Berlin. Immer mehr Radfahrer sterben durch abbiegende LKW. Technik könnte dies verhindern.

Das Mädchen hat alles richtig gemacht: Die Zehnjährige, die am Donnerstag in Brandenburg/Havel die Bundesstraße 102 überqueren will, wartet an der roten Ampel. Als es grün wird, fährt sie los. Doch bei ihrer Familie, die in der Nähe wohnt, kommt sie nicht mehr an. Der Fahrer des Lastwagens, der an der Ampel neben dem Mädchen gewartet hat, fährt ebenfalls los, biegt nach rechts ab und übersieht das Mädchen. Wenige Stunden später stirbt die Zehnjährige im Krankenhaus.

Etwa jede zweite Woche kommen Radfahrer zu Tode, weil LKW-Fahrer sie beim Abbiegen zu spät oder gar nicht sehen. Laut einer Erhebung der Bundesanstalt für Straßenwesen gibt es pro Jahr mehr als 600 Unfälle dieser Art. Davon enden im Durchschnitt 23 tödlich. Der Fahrradclub ADFC registriert sogar höhere und stetig steigende Zahlen. Danach wurden vergangenes Jahr 38 Radfahrer von LKW beim Abbiegen getötet.

Damit kommen diese Unfälle insgesamt zwar relativ selten vor, enden aber fast immer mit Toten und Schwerverletzten, weil Radfahrer gegen die Lkw keine Chance haben. „Diese Unfälle passieren viel zu oft“, sagt René Filippek, Sprecher des ADFC. Das sei umso tragischer, als die Technik, um sie zu verhindern, längst da sei.
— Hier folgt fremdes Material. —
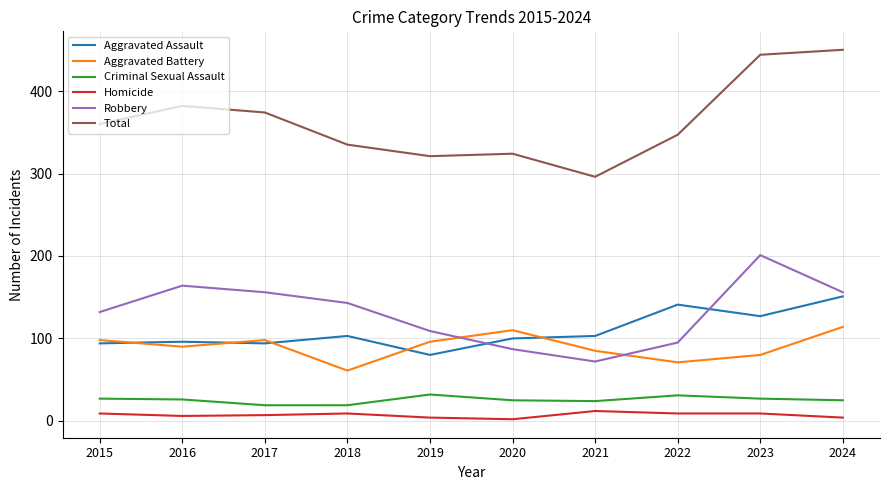

True or false: Aggravated Battery and Total intersect in this chart.

False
Aber: Der Einbau solcher Hilfen gehe nur schleppend voran. „Es fehlt der politische Wille“, sagt Filippek. Der Verein fordert deshalb, Lastwagen verpflichtend mit Abbiegeassistenten auszurüsten und die Fahrer besser zu schulen. Auch Städte und Gemeinden müssten etwas tun und die Verkehrslenkung sicherer machen.

Einige Städte experimentieren schon mit Extra-Grünphasen für Rechtsabbieger oder mit einem Abbiegeverbot für LKW an gefährlichen Kreuzungen. Experten befassen sich seit rund zehn Jahren mit dem Problem. Zwar sind alle LKW mit zahlreichen Extra-Spiegeln ausgestattet, aber die Wirkung ist umstritten, denn kein Fahrer kann zugleich in alle Spiegel und auf die Straße schauen.
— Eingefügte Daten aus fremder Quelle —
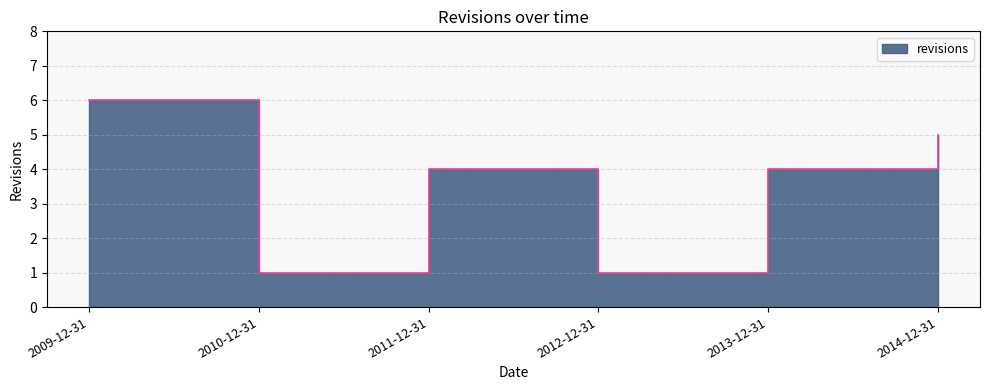

How many values are between 1 and 5?

5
„Zusätzliche Spiegel oder Kameras in der Fahrerkabine schaden nicht, sie bringen aber auch kaum zusätzlichen Nutzen“, sagt Siegfried Brockmann, Leiter der Unfallforschung der deutschen Versicherungsunternehmen. Für ihn ist ein Abbiegeassistent das geeignete Mittel, Unfälle zu verhindern. „Dass es diesen Assistenten nur als teures Zubehör gibt, ist schlecht“, sagt Brockmann und fordert, ihn in jedem LKW zu verbauen. Die Bundesregierung müsse sich mehr dafür einsetzen, dass solche Systeme Pflicht werden.
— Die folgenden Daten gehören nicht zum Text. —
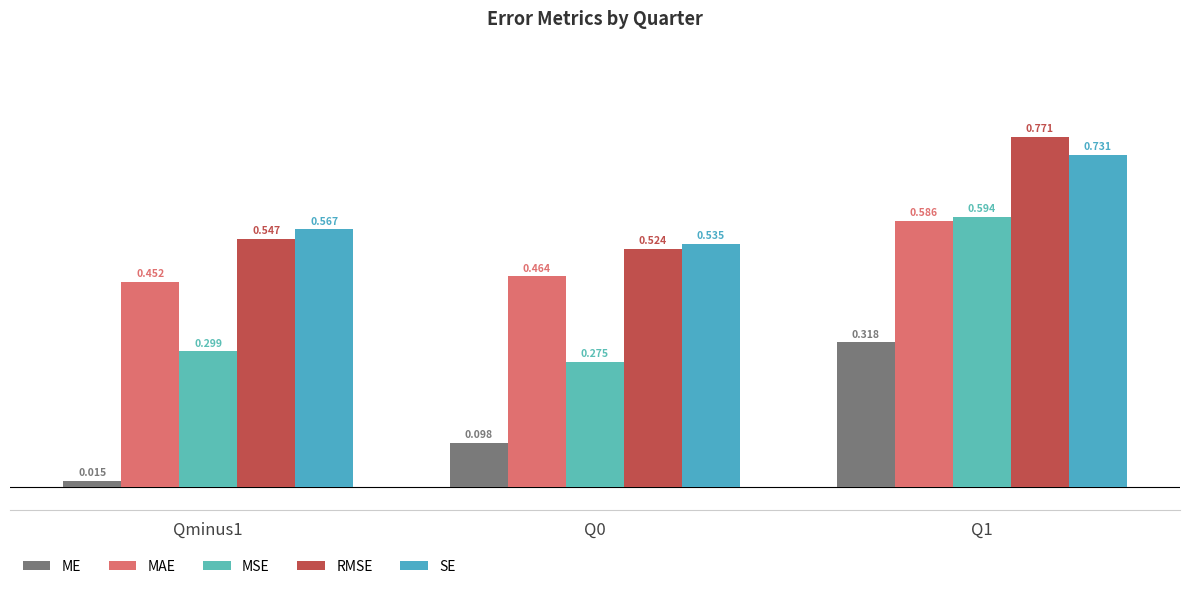

Which label corresponds to the smallest value in the chart?

Qminus1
Das aber dauert. Deutschland allein kann den Einbau von Abbiegeassistenten nicht vorschreiben, das darf nur die EU-Kommission, die sich damit noch nicht befasst hat. Osteuropäische Länder, die stark im Speditionsgeschäft sind, sträuben sich gegen die Kosten. Bundesverkehrsminister Christian Schmidt (CSU) sagt, die Regierung setze sich „auf internationaler Ebene für den verpflichtenden Einbau von Abbiegeassistenzsystemen ein, um die schwächeren Verkehrsteilnehmer, die zu Fuß oder mit dem Rad unterwegs sind, besser zu schützen“. Er appelliere an „alle Beteiligten, die deutschen Vorschläge aktiv zu unterstützen und deren Umsetzung nicht zu verzögern“. Freiwillig könnten LKW-Hersteller Systeme schon jetzt einbauen.